Doelen van het onderzoek
Het onderzoek dat beschreven is in dit proefschrift, is uitgevoerd binnen het L2TOR-project. Het doel van dit project was om een robot te ontwikkelen die jonge kinderen kan ondersteunen bij het leren van woorden in een T2. De doelen van dit proefschrift waren om (1) de verschillende resultaten uit eerder uitgevoerd onderzoek naar robot-ondersteunde taalinstructie samen te brengen en te zien waar de open vragen liggen; (2) het gebruik van tablets ten opzichte van fysieke objecten binnen T2-onderwijs met robots te onderzoeken; (3) de toegevoegde waarde van robots voor T2-woordleren te onderzoeken; en (4) te onderzoeken of individuele verschillen tussen kinderen in hun taalvaardigheid, aandacht en perceptie van de robot een rol spelen in de mate waarin de robot jonge Nederlandse kinderen helpt bij het leren van Engelse woorden.

Overzicht van robotondersteund (taal)onderwijs
Hoofdstuk 2 bevat een overzichtsstudie van de recente onderzoeksliteratuur over robot-ondersteund (taal)onderwijs.

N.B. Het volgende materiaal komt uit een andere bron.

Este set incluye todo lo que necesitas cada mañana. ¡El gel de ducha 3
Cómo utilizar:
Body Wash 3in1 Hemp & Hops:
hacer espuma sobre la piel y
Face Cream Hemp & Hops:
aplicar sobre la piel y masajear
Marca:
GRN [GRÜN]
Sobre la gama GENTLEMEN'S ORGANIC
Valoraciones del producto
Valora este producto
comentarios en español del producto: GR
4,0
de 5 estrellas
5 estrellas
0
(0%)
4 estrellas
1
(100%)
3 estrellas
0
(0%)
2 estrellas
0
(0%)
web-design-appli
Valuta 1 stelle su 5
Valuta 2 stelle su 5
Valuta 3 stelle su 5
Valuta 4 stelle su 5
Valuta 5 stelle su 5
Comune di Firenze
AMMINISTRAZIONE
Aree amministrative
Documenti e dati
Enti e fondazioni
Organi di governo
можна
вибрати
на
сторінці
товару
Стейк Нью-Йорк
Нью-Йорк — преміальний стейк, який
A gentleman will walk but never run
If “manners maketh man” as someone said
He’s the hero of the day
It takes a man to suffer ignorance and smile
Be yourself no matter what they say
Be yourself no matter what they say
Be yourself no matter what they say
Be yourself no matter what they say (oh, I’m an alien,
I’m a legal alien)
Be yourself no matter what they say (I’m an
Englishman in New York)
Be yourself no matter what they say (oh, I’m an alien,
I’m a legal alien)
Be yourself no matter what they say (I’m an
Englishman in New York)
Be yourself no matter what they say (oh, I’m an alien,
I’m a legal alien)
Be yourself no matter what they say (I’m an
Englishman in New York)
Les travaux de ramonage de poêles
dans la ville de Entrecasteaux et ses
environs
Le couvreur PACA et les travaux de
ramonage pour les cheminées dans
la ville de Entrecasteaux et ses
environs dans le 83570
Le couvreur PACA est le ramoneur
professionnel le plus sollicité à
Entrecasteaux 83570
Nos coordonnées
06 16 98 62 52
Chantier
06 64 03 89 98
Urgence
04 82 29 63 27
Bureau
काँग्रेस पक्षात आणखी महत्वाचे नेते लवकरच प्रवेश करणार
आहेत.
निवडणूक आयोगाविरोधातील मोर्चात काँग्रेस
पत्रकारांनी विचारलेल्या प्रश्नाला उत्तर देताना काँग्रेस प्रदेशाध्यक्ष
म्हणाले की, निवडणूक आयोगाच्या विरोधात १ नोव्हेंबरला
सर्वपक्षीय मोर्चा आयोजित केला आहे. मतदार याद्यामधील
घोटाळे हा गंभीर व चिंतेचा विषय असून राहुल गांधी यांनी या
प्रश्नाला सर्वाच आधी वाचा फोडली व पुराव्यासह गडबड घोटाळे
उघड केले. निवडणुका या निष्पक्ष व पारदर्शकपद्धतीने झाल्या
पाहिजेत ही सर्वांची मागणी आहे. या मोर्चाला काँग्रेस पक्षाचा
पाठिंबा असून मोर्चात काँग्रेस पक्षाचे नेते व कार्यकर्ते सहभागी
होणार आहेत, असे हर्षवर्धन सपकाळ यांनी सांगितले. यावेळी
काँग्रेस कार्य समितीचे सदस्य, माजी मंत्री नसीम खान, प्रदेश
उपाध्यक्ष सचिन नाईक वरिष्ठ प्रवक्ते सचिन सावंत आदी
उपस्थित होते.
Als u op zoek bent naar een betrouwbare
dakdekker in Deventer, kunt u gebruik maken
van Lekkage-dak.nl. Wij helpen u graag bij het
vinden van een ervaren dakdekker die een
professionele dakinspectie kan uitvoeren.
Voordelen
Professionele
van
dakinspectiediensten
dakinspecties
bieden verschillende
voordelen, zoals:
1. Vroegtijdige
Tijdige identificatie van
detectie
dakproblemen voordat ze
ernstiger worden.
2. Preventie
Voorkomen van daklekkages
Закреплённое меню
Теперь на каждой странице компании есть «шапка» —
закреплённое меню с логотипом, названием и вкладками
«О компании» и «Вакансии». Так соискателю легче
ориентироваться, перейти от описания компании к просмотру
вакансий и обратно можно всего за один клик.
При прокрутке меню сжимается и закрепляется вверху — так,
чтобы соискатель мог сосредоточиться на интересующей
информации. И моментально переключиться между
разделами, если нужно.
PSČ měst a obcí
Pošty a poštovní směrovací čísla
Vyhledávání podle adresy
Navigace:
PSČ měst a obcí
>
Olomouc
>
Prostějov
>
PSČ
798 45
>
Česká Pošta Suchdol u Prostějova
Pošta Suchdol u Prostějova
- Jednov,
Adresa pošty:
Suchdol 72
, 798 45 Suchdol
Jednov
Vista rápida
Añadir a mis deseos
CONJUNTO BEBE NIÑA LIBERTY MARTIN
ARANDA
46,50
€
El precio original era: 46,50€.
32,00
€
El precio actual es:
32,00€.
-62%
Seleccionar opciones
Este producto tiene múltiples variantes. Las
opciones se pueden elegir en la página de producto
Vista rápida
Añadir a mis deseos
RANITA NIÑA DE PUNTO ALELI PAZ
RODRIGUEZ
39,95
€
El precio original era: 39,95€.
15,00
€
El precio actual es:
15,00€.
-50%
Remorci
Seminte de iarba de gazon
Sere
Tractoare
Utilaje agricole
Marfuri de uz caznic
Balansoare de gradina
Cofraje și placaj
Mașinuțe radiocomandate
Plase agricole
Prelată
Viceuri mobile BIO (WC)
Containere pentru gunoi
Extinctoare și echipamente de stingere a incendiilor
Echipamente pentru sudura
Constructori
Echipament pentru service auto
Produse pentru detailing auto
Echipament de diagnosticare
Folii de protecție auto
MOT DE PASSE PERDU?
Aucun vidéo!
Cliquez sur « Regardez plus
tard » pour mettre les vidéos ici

Het doel van de studie was om zowel de resultaten uit eerder uitgevoerd onderzoek als open vragen in kaart te brengen. Allereerst kwam uit deze review naar voren dat er sterk wisselende resultaten worden gevonden met betrekking tot leeropbrengsten, met name bij het leren van woorden in een T2. Eenduidiger was het positieve effect van het gebruik van robots op de motivatie van leerlingen. Hierbij moet de kanttekening geplaatst worden dat dit effect alleen gevonden werd zolang de robot nog nieuw was voor de leerlingen, en dat dit effect geleidelijk verdween wanneer leerlingen bekender raakten met de robot. Tot slot bleek het sociale gedrag van de robot een complexe rol te spelen. Sociaal gedrag van de robot bleek in sommige onderzoeken te kunnen bijdragen aan het leren, maar in andere onderzoeken juist afleidend of intimiderend te werken. Eerder onderzoek laat dus zien dat het lastig is een goede balans te vinden tussen sociaal of motiverend gedrag van een robot enerzijds, en afleidend gedrag anderzijds. Bovendien leek de optimale vorm van sociaal gedrag te verschillen tussen leerlingen. Samengevat bleek dat veel van de voordelen die robots in theorie hebben, in praktijk nog niet makkelijk kunnen worden gerealiseerd. Er is verder onderzoek nodig naar het optimale ontwerp van T2-lessen met robots en welke rol robots in deze lessen precies moeten vervullen.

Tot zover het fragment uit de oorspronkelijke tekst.